C’est un véritable coup de maître, et un retour dynamique et puissant du Royaume du Maroc en Afrique, après trois étapes marquantes en l’espace d’une seule semaine. L’Égypte, le Kenya et le Mali — trois pays pivots. Pourquoi ?
— Tout le monde connaît le rôle de l’Égypte en Afrique et dans le monde arabe. La gagner à notre cause aura un impact considérable au sein de l’Union africaine, en plus de renforcer le partenariat économique entre deux pays qui constituent des pôles complémentaires.
— Le Kenya est une puissance régionale dans l’Afrique orientale anglophone, et son adhésion à la dynamique de l’autonomie entraînera d’autres pays de la région dans la même logique que Nairobi.
— Le Mali est considéré comme le pôle du Sahel et se trouve au cœur du projet atlantique marocain, sur lequel le Maroc fonde de grands espoirs pour fédérer l’ensemble des pays du Sahel autour de ce projet intégré.
Avec ces trois pays africains, la diplomatie marocaine a adopté la même approche qu’elle avait développée entre 2000 et 2020 — telle que je l’ai décrite dans mon ouvrage Mohammed VI, roi africain : 20 ans de diplomatie marocaine en Afrique —, à savoir une approche gagnant-gagnant dans laquelle le volet économique et commercial constitue l’axe central, le volet politique n’intervenant qu’en phase de résultat.
Que reste-t-il en Afrique du côté du Polisario et de la République fantôme ?
— En Afrique du Nord, il y a l’Algérie, État parrain qui a fait de l’hostilité envers le Maroc un dogme, ainsi que la Mauritanie, hésitante, jouant sur les deux tableaux.
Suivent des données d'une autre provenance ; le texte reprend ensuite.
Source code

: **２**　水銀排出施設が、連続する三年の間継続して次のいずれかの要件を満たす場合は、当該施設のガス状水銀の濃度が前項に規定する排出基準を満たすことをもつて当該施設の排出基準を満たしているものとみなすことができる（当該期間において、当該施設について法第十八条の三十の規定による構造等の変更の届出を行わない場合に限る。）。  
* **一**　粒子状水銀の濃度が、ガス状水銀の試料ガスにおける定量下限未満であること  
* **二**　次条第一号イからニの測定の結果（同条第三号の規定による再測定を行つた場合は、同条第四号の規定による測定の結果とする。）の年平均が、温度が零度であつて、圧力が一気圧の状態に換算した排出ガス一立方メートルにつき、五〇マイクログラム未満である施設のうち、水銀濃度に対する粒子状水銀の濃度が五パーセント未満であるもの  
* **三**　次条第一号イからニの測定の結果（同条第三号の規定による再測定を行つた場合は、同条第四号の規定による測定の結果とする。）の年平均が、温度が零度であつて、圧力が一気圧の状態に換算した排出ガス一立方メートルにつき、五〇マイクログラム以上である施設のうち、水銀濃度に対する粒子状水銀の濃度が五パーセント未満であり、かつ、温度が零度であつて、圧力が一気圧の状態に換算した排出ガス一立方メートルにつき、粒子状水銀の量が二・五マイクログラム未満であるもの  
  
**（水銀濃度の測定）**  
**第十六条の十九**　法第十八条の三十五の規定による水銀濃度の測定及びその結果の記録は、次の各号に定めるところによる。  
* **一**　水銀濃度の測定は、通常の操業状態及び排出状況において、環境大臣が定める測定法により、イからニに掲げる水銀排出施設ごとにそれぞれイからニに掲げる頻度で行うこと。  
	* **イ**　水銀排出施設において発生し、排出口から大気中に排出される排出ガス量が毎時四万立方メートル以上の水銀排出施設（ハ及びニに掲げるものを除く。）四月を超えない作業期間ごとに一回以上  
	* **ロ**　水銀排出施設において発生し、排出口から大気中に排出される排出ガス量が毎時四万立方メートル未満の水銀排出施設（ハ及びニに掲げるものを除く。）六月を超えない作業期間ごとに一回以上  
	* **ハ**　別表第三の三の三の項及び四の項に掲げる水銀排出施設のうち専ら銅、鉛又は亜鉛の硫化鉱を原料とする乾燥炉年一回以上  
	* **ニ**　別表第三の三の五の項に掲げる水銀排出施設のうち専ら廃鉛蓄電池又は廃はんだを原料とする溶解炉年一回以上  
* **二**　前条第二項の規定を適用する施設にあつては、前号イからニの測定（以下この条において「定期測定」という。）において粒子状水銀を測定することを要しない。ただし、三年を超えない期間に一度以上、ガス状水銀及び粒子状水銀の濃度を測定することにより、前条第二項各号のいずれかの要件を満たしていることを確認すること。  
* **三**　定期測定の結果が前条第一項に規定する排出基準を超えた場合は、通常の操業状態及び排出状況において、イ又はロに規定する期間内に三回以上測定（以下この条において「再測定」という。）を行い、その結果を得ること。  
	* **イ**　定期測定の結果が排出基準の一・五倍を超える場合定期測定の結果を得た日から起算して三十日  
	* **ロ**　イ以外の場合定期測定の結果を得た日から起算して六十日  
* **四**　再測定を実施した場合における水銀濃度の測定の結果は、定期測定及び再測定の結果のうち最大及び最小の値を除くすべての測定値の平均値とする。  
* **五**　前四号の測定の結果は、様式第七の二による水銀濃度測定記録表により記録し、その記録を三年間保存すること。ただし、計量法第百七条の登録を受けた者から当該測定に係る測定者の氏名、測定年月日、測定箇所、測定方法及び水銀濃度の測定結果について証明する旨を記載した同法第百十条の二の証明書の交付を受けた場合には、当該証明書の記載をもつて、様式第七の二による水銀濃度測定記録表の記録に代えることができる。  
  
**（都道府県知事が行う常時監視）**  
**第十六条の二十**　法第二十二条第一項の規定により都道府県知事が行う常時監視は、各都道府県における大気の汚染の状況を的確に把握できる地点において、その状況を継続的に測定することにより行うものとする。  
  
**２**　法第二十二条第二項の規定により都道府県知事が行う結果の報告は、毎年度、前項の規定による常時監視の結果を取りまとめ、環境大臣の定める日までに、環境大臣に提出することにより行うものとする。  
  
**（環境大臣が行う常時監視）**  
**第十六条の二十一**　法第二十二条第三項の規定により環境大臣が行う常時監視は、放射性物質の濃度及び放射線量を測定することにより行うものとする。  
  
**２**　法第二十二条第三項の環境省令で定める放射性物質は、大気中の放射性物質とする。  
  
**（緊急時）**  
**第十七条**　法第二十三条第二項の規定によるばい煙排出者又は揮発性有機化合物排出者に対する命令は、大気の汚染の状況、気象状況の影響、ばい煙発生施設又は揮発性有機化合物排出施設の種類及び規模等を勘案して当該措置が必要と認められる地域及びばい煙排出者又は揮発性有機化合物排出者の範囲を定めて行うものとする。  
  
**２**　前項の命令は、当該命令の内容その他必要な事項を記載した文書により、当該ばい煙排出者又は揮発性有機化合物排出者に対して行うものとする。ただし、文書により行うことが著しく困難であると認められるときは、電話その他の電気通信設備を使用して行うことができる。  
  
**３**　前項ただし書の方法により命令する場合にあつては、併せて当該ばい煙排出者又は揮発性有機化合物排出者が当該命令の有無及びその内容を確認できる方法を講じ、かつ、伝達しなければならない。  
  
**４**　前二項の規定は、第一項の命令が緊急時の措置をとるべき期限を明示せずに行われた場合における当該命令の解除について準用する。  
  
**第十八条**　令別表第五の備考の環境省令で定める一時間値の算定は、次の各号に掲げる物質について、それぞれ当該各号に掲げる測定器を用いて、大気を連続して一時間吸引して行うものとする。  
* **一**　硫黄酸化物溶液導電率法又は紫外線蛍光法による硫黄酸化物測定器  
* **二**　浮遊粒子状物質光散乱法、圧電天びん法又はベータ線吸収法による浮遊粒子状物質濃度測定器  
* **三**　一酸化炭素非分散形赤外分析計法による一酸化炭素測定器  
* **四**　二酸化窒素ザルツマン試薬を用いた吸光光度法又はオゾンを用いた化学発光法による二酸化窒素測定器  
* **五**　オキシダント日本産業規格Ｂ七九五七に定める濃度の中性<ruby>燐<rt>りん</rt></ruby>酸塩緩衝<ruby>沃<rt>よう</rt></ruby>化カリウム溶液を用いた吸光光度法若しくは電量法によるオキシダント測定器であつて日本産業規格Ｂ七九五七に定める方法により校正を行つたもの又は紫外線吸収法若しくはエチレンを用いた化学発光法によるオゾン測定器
— En Afrique de l’Ouest, il n’y a plus que le Nigeria. Bien qu’il ait réduit au minimum ses relations avec le Polisario, il n’a pas encore franchi le pas de la rupture, malgré le fait que le Maroc est en train de préparer avec lui le projet du siècle en Afrique — le gazoduc Nigeria-Maroc, avec un investissement de 25 milliards de dollars.
— En Afrique de l’Est, il y a l’Ouganda — satellite d’Israël (!) —, la Tanzanie, et l’Éthiopie, qui entretient des relations économiques étroites avec le Maroc depuis la visite royale de 2016. Dix ans suffisent-ils pour changer sa position ? D’autant qu’il s’agit d’un pays pivot important puisqu’il abrite le siège de l’Union africaine.
— En Afrique australe, il y a l’Afrique du Sud — pays pivot farouchement hostile au Maroc — et sept États qui lui sont totalement inféodés économiquement et culturellement.
Tel est le tableau d’ensemble. À mon sens, la diplomatie marocaine doit redoubler d’efforts en Éthiopie, en Ouganda et en Tanzanie — un changement de cap y est possible pour des raisons économiques et géopolitiques. Quant à l’activation du volet financier du gazoduc Nigeria-Maroc, elle est de nature à amener Abuja à revoir sérieusement ses alliances.
Si l’Algérie se retrouve isolée, avec l’Afrique du Sud et ses « États vassaux »… alors le Maroc pourra engager directement les procédures d’expulsion du Polisario de l’Union africaine. Ce scénario est devenu envisageable depuis l’adoption de la résolution 2797 du Conseil de sécurité et la reconnaissance par de grandes puissances de la pertinence de la proposition marocaine pour clore ce dossier.